Tougher drug tests and stiffer penalties for athletes who fail them are needed if the Olympics is to survive public scrutiny following the Salt Lake City bribery scandal, a top U.S. Olympic Committee official said yesterday.

"The Olympic Movement can survive all the kind of stuff we have had" in recent months related to the bribery scandal, said Dick Schultz, executive director of the USOC. "But, if the American public ever thought that our athletes all used drugs to compete, it would die overnight."

While he emphasized that the majority of Olympic athletes do not use drugs, Schultz said Olympic organizers must improve the testing procedures for banned substances.

"If all you do is test at events, the only people you catch are the dumb ones," Schultz told participants in a sports conference at the Freedom Forum in Arlington. ". . . The cheaters have been ahead of the good guys for years."
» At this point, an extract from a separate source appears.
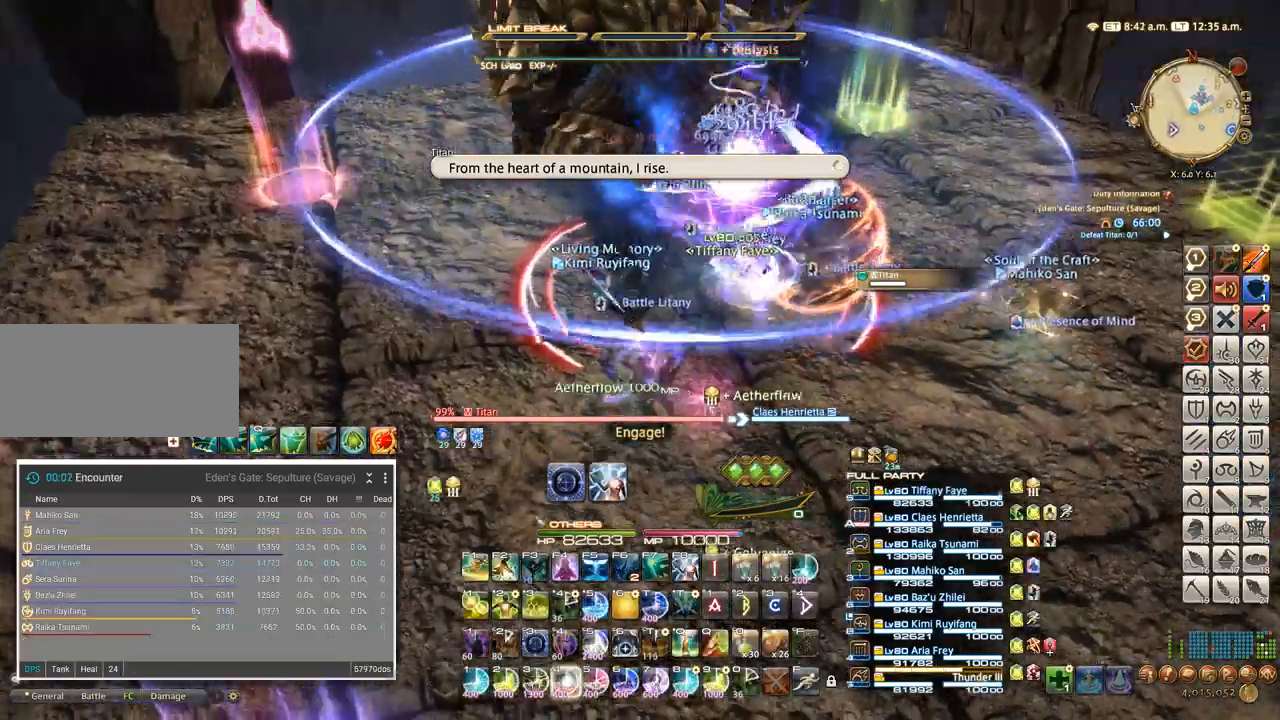
Gameplay with keyboard; each line is a JSON object with the keys held at the frame after it. "events" lists presses ("down") and releases ("up") of ".", "/", "0", "1", "2", "3", "4", "5", "6", "7", "8", "9", "a", "alt_l", "alt_r", "b", "backslash", "backspace", "c", "caps_lock", "comma", "ctrl_l", "ctrl_r", "d", "e", "equals", "escape", "f", "f1", "f10", "f11", "f12", "f2", "f3", "f4", "f5", "f6", "f7", "f8", "f9", "g", "h", "i", "j", "k", "l", "lbracket", "m", "minus", "n", "o", "p", "q", "quote", "r", "rbracket", "return", "s", "semicolon", "shift_l", "shift_r", "space", "super", "t", "tab", "tilde", "u", "v", "w", "x", "y" and "z" between this image and that frame as [ms after this image, input, new state], when the widget could be followed in between. No other keys are recorded. Mouse input is not recorded.
{"keys": ["a", "w"], "events": [[34, "4", "up"], [50, "w", "up"], [100, "4", "down"], [184, "4", "up"], [217, "w", "down"], [317, "4", "down"], [467, "4", "up"]]}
Some performance-enhancing drugs go undetected, Schultz said, because tests haven't been developed to discover those who abuse them. He added that Olympic organizers hope to have better drug testing in place by the 2000 Games in Sydney, and that the USOC is making progress in its search for an independent agency to administer drug testing in an effort to raise its credibility.

Currently, the USOC has its own drug lab for testing American athletes, and it sends test results to the International Olympic Committee. The IOC reports any athlete who uses a banned substance to the international governing body that oversees that athlete's sport. "We can't hide it, if somebody is positive," Schultz said. "But, yet there's still that perception, 'You're not serious because you do it yourself.' "

Schultz said he is committed to improving drug testing.

"Our athletes want the toughest [drug testing] programs we can come up with and the toughest penalties because there is not that many of them that do it and they really want to nail the ones that are," he said.

Schultz spoke to about 125 sports leaders, athletes, referees, academics and health professionals at a conference on sportsmanship and ethical conduct in sports. The conference is sponsored by USA Today and the Citizenship Through Sports Alliance, a group of 10 amateur and professional sports organizations.